Residual (e) = Observed value (y) - Predicted value (ŷ).

Finally, we carried out a case study of maternity waiting homes in El Salvador to investigate the unexplained reduction in MMR.

Ethical considerations

This study was granted a waiver of review by the Institutional Review Board of Seoul Women’s College of Nursing (No. SWCN-201407-HR-002). The need for informed consent was waivered by the Institutional Review Board of Seoul Women’s College of Nursing.

Results of Pooled OLS regression

The results of the regressions are shown in Table 2. In the pooled OLS regression, the coefficients have the correct signs and are mostly significant. From the results, it can be inferred that if the total fertility rate decreases by 1%, then MMR would decrease by 0.97%. If the adolescent fertility rate decreases by 1%, then MMR would decrease by 0.49%. If skilled birth attendance or health expenditure increases, then MMR would decrease. Among the non-health sector indicators, GDP per capita appears to be the most important variable. If GDP per capita increases by 1%, then MMR would decrease by 0.30%. Improvements in female secondary school enrollment, access to electricity, and women’s empowerment also reduce MMR with different levels of significance.

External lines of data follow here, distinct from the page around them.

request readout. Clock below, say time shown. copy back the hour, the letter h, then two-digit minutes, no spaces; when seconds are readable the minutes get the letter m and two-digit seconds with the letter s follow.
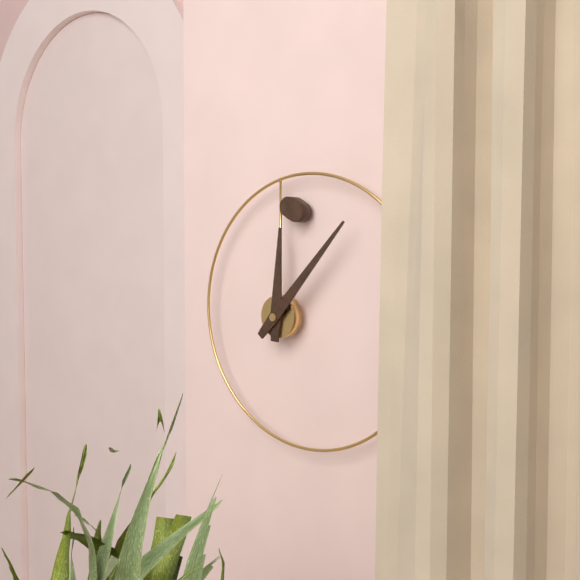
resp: 12h07
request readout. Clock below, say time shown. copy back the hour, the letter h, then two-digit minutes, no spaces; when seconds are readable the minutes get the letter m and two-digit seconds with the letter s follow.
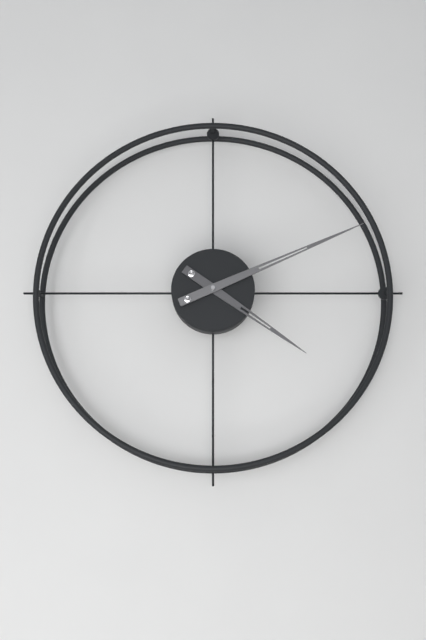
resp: 4h11
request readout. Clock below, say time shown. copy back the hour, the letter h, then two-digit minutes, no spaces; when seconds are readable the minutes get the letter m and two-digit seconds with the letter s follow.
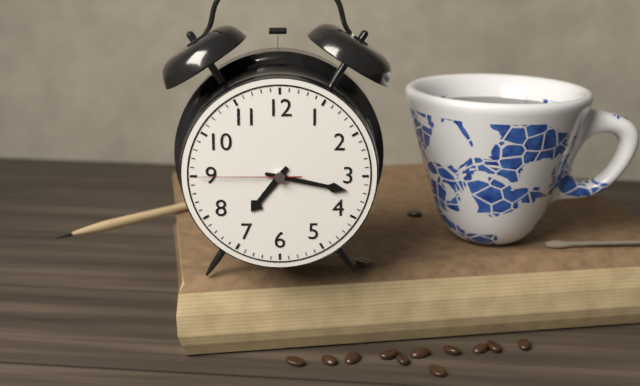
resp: 7h17m45s
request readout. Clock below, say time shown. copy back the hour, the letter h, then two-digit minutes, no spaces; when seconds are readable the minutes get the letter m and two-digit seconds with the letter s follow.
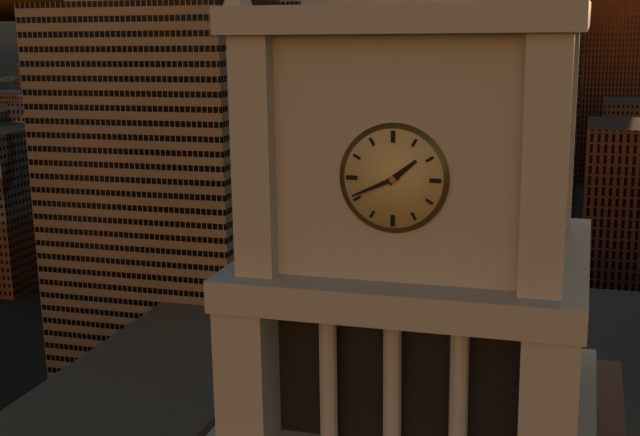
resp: 1h41
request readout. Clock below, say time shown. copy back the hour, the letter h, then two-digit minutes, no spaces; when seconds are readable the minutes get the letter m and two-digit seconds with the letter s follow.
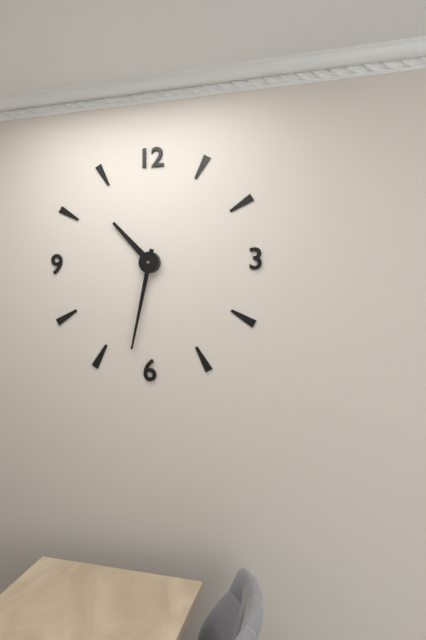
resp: 10h32
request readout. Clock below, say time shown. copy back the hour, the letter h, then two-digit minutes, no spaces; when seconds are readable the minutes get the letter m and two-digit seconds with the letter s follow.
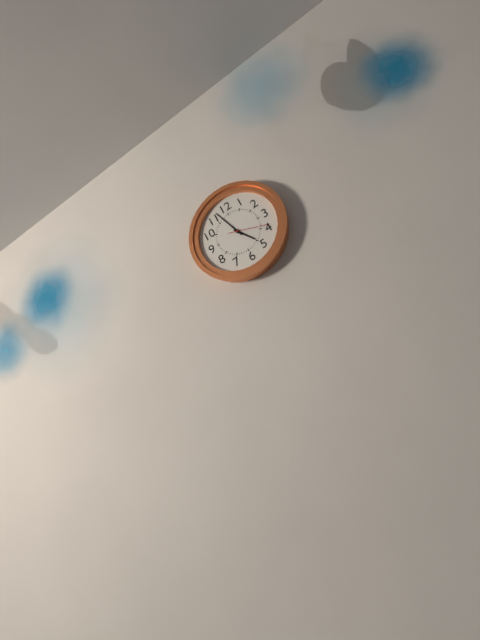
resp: 4h57
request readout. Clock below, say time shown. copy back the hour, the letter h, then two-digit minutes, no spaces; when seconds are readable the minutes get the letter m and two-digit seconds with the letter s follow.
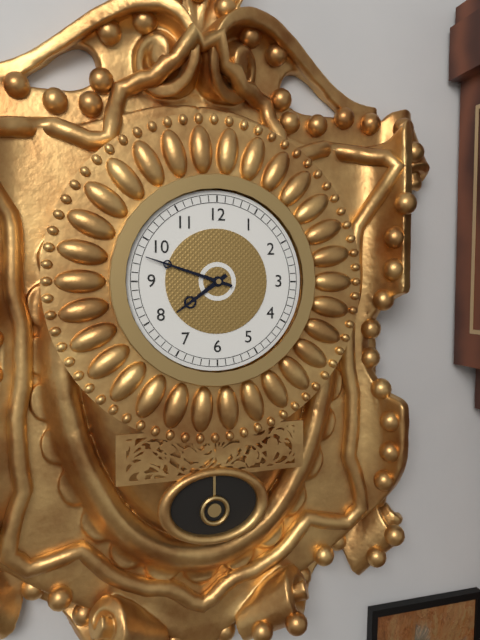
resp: 7h48
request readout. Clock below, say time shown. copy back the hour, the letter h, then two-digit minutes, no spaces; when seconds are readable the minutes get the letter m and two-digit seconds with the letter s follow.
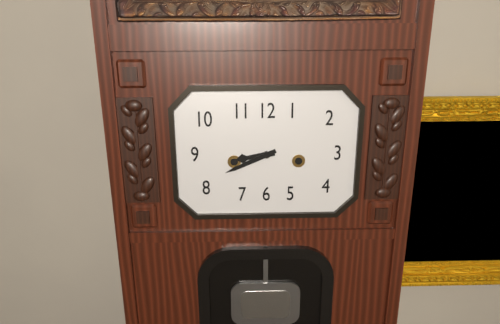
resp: 8h41
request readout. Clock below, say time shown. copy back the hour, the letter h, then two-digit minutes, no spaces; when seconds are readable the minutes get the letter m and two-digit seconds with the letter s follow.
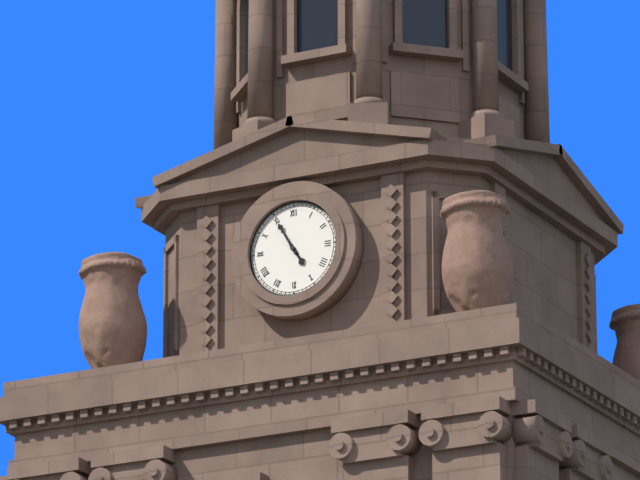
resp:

Table 2 Regression results

Results of panel regression with fixed effects

In the panel regression with fixed effects such that the time-invariant heterogeneity of the countries is controlled, even if the total fertility rate loses significance, the adolescent fertility rate is still significant, and the coefficient has a similar value as that in the pooled OLS. This means that for an individual country, reducing the adolescent fertility rate is much more important than reducing the total fertility rate to reduce MMR.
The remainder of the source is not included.